▶ [SUPPLIED RECORDS]
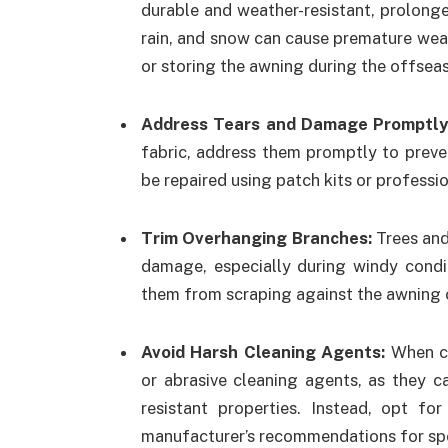
durable and weather-resistant, prolonge
rain, and snow can cause premature wear 
or storing the awning during the offseas
Address Tears and Damage Promptl
fabric, address them promptly to preve
be repaired using patch kits or professio
Trim Overhanging Branches:
Trees and
damage, especially during windy condi
them from scraping against the awning o
Avoid Harsh Cleaning Agents:
When cl
or abrasive cleaning agents, as they 
resistant properties. Instead, opt fo
manufacturer’s recommendations for spec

▶ [INSTRUCTIONS FOR THE TASK]
Please return the text read from the items, line for line and unchanged, without the pictures.

▶ [WRITTEN REPLY]
durable and weather-resistant, prolonge
rain, and snow can cause premature wear 
or storing the awning during the offseas
Address Tears and Damage Promptl
fabric, address them promptly to preve
be repaired using patch kits or professio
Trim Overhanging Branches:
Trees and
damage, especially during windy condi
them from scraping against the awning o
Avoid Harsh Cleaning Agents:
When cl
or abrasive cleaning agents, as they 
resistant properties. Instead, opt fo
manufacturer’s recommendations for spec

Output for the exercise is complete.